Trying to conceive (TTC) is as much an emotional process as it is a physical one. Many women may experience the romantic aspects of “trying”: the couple’s joy as they tenderly make love, knowing they are sharing a cherished, intimate secret as they create a new life.
This description may be more often seen on the movie screen, compared to the reality most of us experience as we try to conceive.
The rest of us may have a few of these intimate and tender moments with our significant other. However, as each month passes, and we have yet another menstrual period, we find it difficult, disappointing -even devastating- every time we find ourselves not pregnant.
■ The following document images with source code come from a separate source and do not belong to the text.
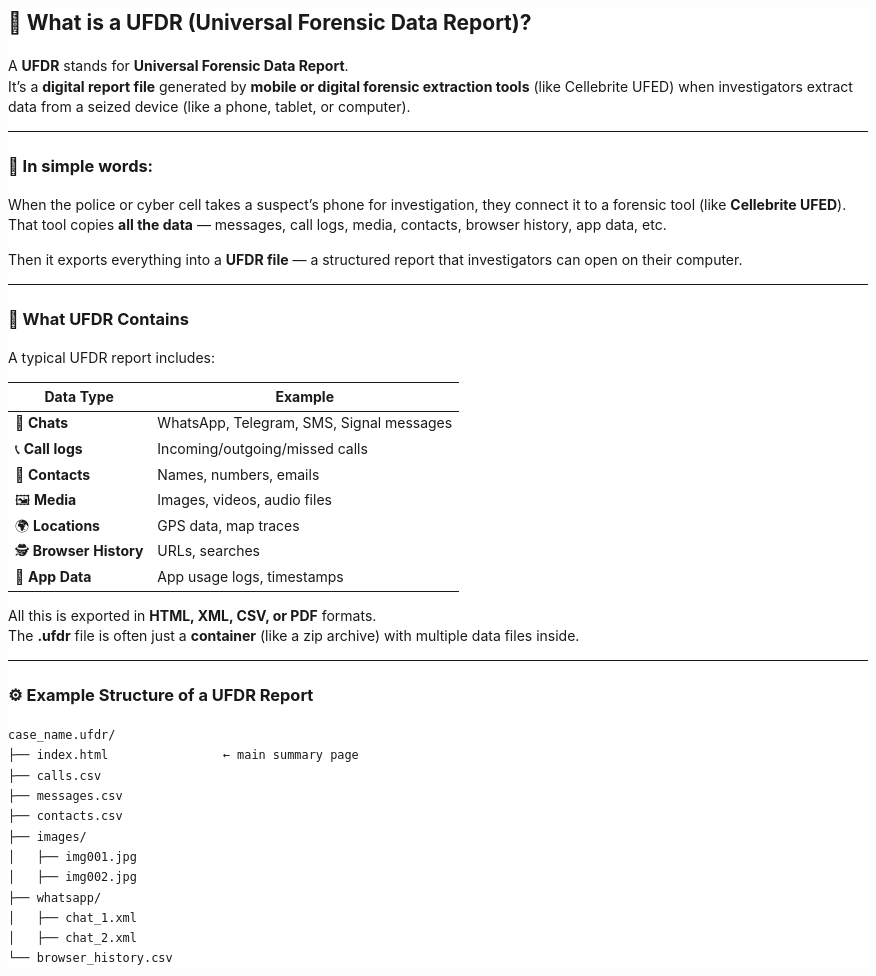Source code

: ## 🧾 What is a **UFDR (Universal Forensic Data Report)?**

A **UFDR** stands for **Universal Forensic Data Report**.  
It’s a **digital report file** generated by **mobile or digital forensic extraction tools** (like Cellebrite UFED) when investigators extract data from a seized device (like a phone, tablet, or computer).

* * *

### 🧠 In simple words:

When the police or cyber cell takes a suspect’s phone for investigation, they connect it to a forensic tool (like **Cellebrite UFED**).  
That tool copies **all the data** — messages, call logs, media, contacts, browser history, app data, etc.

Then it exports everything into a **UFDR file** — a structured report that investigators can open on their computer.

* * *

### 🧩 What UFDR Contains

A typical UFDR report includes:

| Data Type | Example |
| --- | --- |
| 📱 **Chats** | WhatsApp, Telegram, SMS, Signal messages |
| 📞 **Call logs** | Incoming/outgoing/missed calls |
| 📇 **Contacts** | Names, numbers, emails |
| 🖼️ **Media** | Images, videos, audio files |
| 🌍 **Locations** | GPS data, map traces |
| 🕵️ **Browser History** | URLs, searches |
| 📅 **App Data** | App usage logs, timestamps |

All this is exported in **HTML, XML, CSV, or PDF** formats.  
The **.ufdr** file is often just a **container** (like a zip archive) with multiple data files inside.

* * *

### ⚙️ Example Structure of a UFDR Report

```
case_name.ufdr/
├── index.html                ← main summary page
├── calls.csv
├── messages.csv
├── contacts.csv
├── images/
│   ├── img001.jpg
│   ├── img002.jpg
├── whatsapp/
│   ├── chat_1.xml
│   ├── chat_2.xml
└── browser_history.csv
```
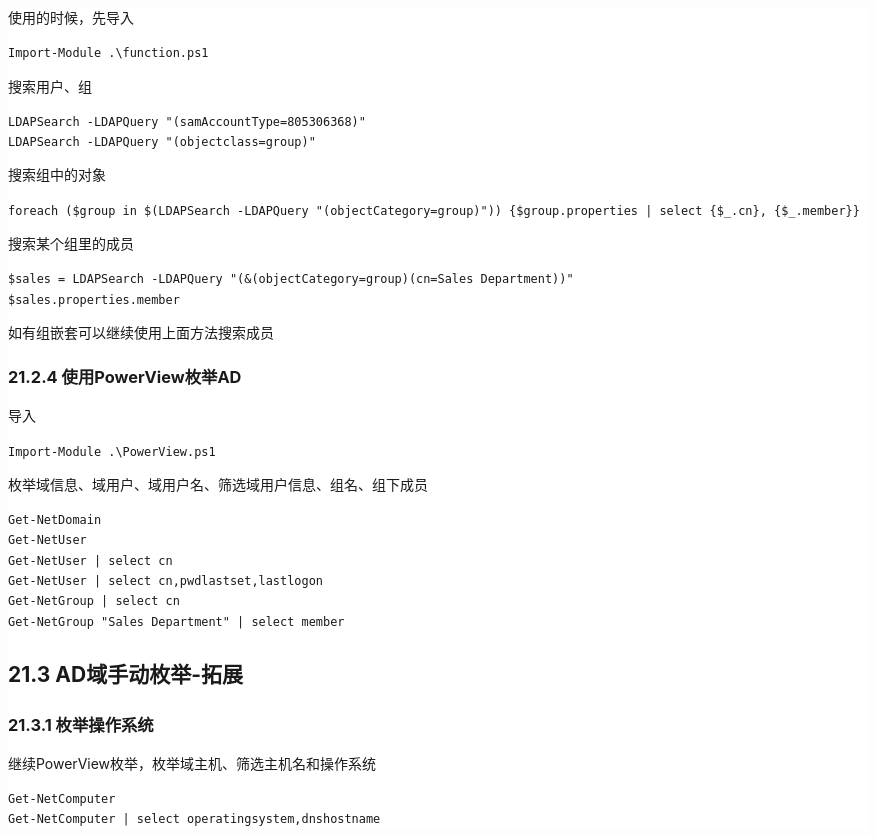 使用的时候，先导入

```armasm
Import-Module .\function.ps1
```

搜索用户、组

```armasm
LDAPSearch -LDAPQuery "(samAccountType=805306368)"
LDAPSearch -LDAPQuery "(objectclass=group)"
```

搜索组中的对象

```armasm
foreach ($group in $(LDAPSearch -LDAPQuery "(objectCategory=group)")) {$group.properties | select {$_.cn}, {$_.member}}
```

搜索某个组里的成员

```armasm
$sales = LDAPSearch -LDAPQuery "(&(objectCategory=group)(cn=Sales Department))"
$sales.properties.member
```

如有组嵌套可以继续使用上面方法搜索成员

### 21.2.4 使用PowerView枚举AD

导入

```armasm
Import-Module .\PowerView.ps1
```

枚举域信息、域用户、域用户名、筛选域用户信息、组名、组下成员

```armasm
Get-NetDomain
Get-NetUser
Get-NetUser | select cn
Get-NetUser | select cn,pwdlastset,lastlogon
Get-NetGroup | select cn
Get-NetGroup "Sales Department" | select member
```

## 21.3 AD域手动枚举-拓展

### 21.3.1 枚举操作系统

继续PowerView枚举，枚举域主机、筛选主机名和操作系统

```armasm
Get-NetComputer
Get-NetComputer | select operatingsystem,dnshostname
```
We feel cheated! We are bombarded from an early age with messages: “have sex, and you will get pregnant!” If this is true, why am I not pregnant yet?
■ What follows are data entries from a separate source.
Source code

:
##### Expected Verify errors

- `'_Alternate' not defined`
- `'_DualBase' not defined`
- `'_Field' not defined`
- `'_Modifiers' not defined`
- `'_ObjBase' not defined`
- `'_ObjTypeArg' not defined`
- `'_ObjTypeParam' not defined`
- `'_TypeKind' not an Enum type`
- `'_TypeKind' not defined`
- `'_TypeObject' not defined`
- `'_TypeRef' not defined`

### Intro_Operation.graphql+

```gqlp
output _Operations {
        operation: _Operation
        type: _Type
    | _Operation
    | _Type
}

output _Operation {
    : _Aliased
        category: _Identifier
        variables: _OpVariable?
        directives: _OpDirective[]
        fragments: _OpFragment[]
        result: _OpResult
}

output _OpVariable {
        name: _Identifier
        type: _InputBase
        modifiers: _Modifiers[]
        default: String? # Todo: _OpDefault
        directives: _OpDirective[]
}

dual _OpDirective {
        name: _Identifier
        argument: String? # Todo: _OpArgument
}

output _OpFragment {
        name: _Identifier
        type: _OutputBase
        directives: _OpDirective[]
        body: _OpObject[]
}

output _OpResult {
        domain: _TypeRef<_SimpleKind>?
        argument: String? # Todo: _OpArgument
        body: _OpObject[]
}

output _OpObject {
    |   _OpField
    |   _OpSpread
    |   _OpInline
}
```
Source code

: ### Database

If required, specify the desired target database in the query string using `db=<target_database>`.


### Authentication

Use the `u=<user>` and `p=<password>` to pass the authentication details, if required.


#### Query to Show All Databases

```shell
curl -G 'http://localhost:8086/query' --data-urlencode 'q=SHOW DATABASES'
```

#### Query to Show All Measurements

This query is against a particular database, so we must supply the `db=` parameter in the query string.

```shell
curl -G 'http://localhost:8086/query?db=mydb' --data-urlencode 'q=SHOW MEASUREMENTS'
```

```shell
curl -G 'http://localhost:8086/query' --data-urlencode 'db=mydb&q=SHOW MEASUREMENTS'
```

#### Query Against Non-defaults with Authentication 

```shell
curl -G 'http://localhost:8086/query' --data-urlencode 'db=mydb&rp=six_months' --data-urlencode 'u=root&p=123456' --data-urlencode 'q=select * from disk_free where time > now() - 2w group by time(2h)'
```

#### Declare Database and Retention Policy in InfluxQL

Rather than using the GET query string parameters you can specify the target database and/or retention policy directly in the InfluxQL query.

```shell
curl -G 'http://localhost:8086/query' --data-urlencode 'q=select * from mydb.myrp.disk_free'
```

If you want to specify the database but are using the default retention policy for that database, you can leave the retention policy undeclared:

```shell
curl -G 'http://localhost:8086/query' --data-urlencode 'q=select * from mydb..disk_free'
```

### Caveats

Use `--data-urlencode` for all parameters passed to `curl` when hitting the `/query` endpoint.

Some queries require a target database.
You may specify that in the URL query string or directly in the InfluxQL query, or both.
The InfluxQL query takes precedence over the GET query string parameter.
We feel cynical! If we are able to stop Mother Nature and control our hormones to prevent unwanted pregnancy, conversely we should become pregnant when we stop our birth control and have lots and lots of unprotected sex. Why did I waste so much money on the pill if I wasn’t going to get pregnant in the first place?!
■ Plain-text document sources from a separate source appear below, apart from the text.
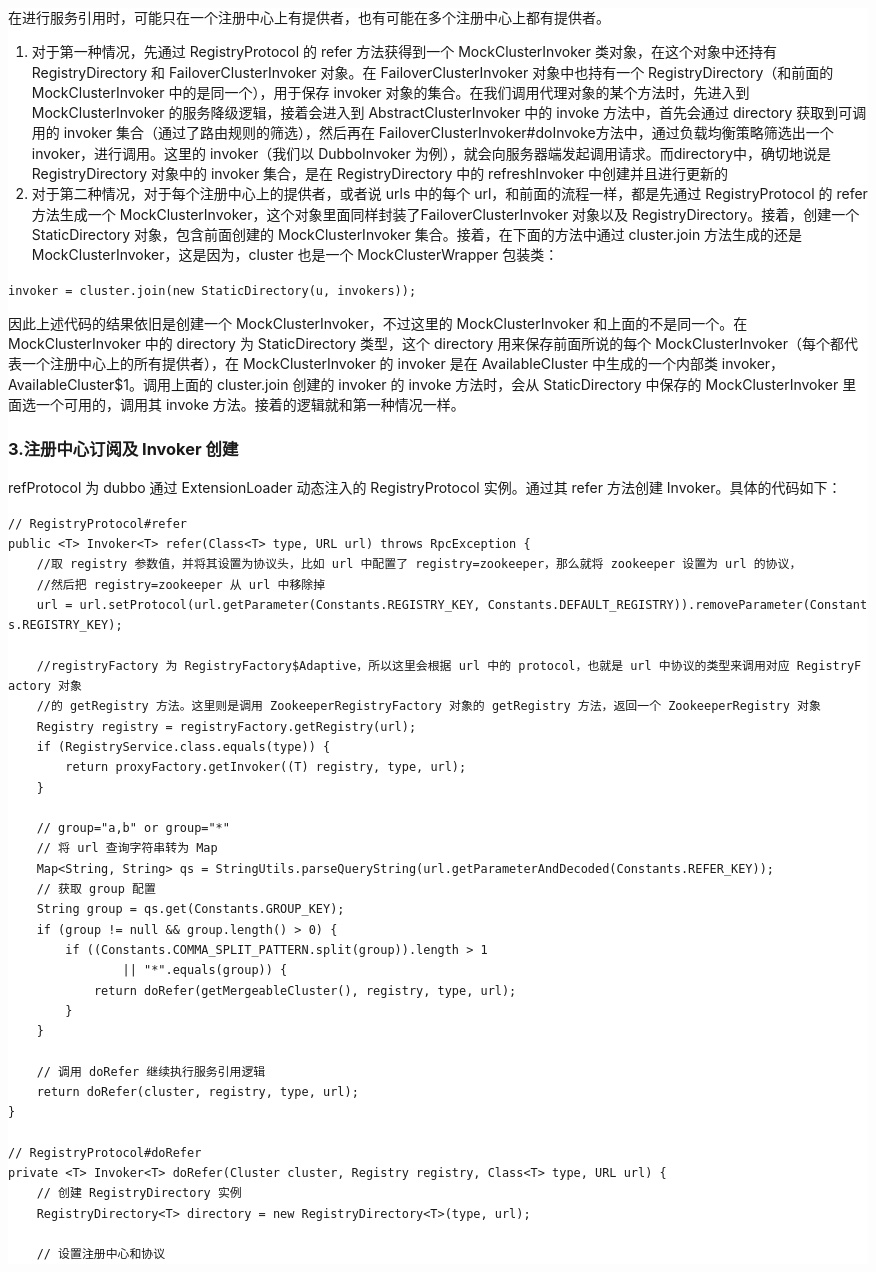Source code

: 在进行服务引用时，可能只在一个注册中心上有提供者，也有可能在多个注册中心上都有提供者。

1. 对于第一种情况，先通过 RegistryProtocol 的 refer 方法获得到一个 MockClusterInvoker 类对象，在这个对象中还持有 RegistryDirectory 和 FailoverClusterInvoker 对象。在 FailoverClusterInvoker 对象中也持有一个 RegistryDirectory（和前面的 MockClusterInvoker 中的是同一个），用于保存 invoker 对象的集合。在我们调用代理对象的某个方法时，先进入到 MockClusterInvoker 的服务降级逻辑，接着会进入到 AbstractClusterInvoker 中的 invoke 方法中，首先会通过 directory 获取到可调用的 invoker 集合（通过了路由规则的筛选），然后再在 FailoverClusterInvoker#doInvoke方法中，通过负载均衡策略筛选出一个 invoker，进行调用。这里的 invoker（我们以 DubboInvoker 为例），就会向服务器端发起调用请求。而directory中，确切地说是 RegistryDirectory 对象中的 invoker 集合，是在 RegistryDirectory 中的 refreshInvoker 中创建并且进行更新的
2. 对于第二种情况，对于每个注册中心上的提供者，或者说 urls 中的每个 url，和前面的流程一样，都是先通过 RegistryProtocol 的 refer 方法生成一个 MockClusterInvoker，这个对象里面同样封装了FailoverClusterInvoker 对象以及 RegistryDirectory。接着，创建一个 StaticDirectory 对象，包含前面创建的 MockClusterInvoker 集合。接着，在下面的方法中通过 cluster.join 方法生成的还是 MockClusterInvoker，这是因为，cluster 也是一个 MockClusterWrapper 包装类：

```java{.line-numbers}
invoker = cluster.join(new StaticDirectory(u, invokers));
```

因此上述代码的结果依旧是创建一个 MockClusterInvoker，不过这里的 MockClusterInvoker 和上面的不是同一个。在 MockClusterInvoker 中的 directory 为 StaticDirectory 类型，这个 directory 用来保存前面所说的每个 MockClusterInvoker（每个都代表一个注册中心上的所有提供者），在 MockClusterInvoker 的 invoker 是在 AvailableCluster 中生成的一个内部类 invoker，AvailableCluster$1。调用上面的 cluster.join 创建的 invoker 的 invoke 方法时，会从 StaticDirectory 中保存的 MockClusterInvoker 里面选一个可用的，调用其 invoke 方法。接着的逻辑就和第一种情况一样。

### 3.注册中心订阅及 Invoker 创建

refProtocol 为 dubbo 通过 ExtensionLoader 动态注入的 RegistryProtocol 实例。通过其 refer 方法创建 Invoker。具体的代码如下：

```java{.line-numbers}
// RegistryProtocol#refer
public <T> Invoker<T> refer(Class<T> type, URL url) throws RpcException {
    //取 registry 参数值，并将其设置为协议头，比如 url 中配置了 registry=zookeeper，那么就将 zookeeper 设置为 url 的协议，
    //然后把 registry=zookeeper 从 url 中移除掉
    url = url.setProtocol(url.getParameter(Constants.REGISTRY_KEY, Constants.DEFAULT_REGISTRY)).removeParameter(Constants.REGISTRY_KEY);

    //registryFactory 为 RegistryFactory$Adaptive，所以这里会根据 url 中的 protocol，也就是 url 中协议的类型来调用对应 RegistryFactory 对象
    //的 getRegistry 方法。这里则是调用 ZookeeperRegistryFactory 对象的 getRegistry 方法，返回一个 ZookeeperRegistry 对象
    Registry registry = registryFactory.getRegistry(url);
    if (RegistryService.class.equals(type)) {
        return proxyFactory.getInvoker((T) registry, type, url);
    }

    // group="a,b" or group="*"
    // 将 url 查询字符串转为 Map
    Map<String, String> qs = StringUtils.parseQueryString(url.getParameterAndDecoded(Constants.REFER_KEY));
    // 获取 group 配置
    String group = qs.get(Constants.GROUP_KEY);
    if (group != null && group.length() > 0) {
        if ((Constants.COMMA_SPLIT_PATTERN.split(group)).length > 1
                || "*".equals(group)) {
            return doRefer(getMergeableCluster(), registry, type, url);
        }
    }

    // 调用 doRefer 继续执行服务引用逻辑
    return doRefer(cluster, registry, type, url);
}

// RegistryProtocol#doRefer
private <T> Invoker<T> doRefer(Cluster cluster, Registry registry, Class<T> type, URL url) {
    // 创建 RegistryDirectory 实例
    RegistryDirectory<T> directory = new RegistryDirectory<T>(type, url);

    // 设置注册中心和协议
```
We feel entitled! I am physically, emotionally and mentally ready for a baby, I am doing everything correctly, and am determined. We’ve already tried to conceive for two months, and I feel I should be able to control when this happens with more tracking methods, medication and information.
These are, of course, slight exaggerations of the emotional “TTC" rollercoaster, but it is, at its best, a bittersweet ride.
When I was trying to conceive, there were moments of giddiness, but I am embarrassed to admit there were more moments of impatience, anxiousness, preoccupation with every minute physical symptom and bodily sensation, as well as feeling like sex-is-a-chore.
Are we missing something valuable, even irreplaceable, during this time?
Instead of frantically scouring through every piece of “I-am-trying-to-conceive-am-I-pregnant-I-have-tried-for-a-month-and-felt-a-flutter-in-my-stomach” information, perhaps there is a better way to utilize this precious time in our lives.
I know I wish I had.
Now is the time to cultivate a broader perspective and practice all of the characteristics that you believe make a good parent. You have the time and resources. Perhaps instead of reading articles on possible (and, honestly, improbable) early-pregnancy-symptoms, we could be enriching our lives through learning and practicing good-parenting qualities such as patience, stress management and coping skills, self awareness, positive attitude and confidence.
Challenge yourself to reframe your thinking, and view each menstrual period as a gift; another few weeks of opportunities to practice “living in the moment”, while still preparing and anticipating the future.
What skills do you wish you had improved during the time you were trying to conceive?
Do you have practical suggestions for other women going through the “TTC emotional rollercoaster” in which they can use to practice good parenting skills? (These skills are also ideal for all people; parents or not!)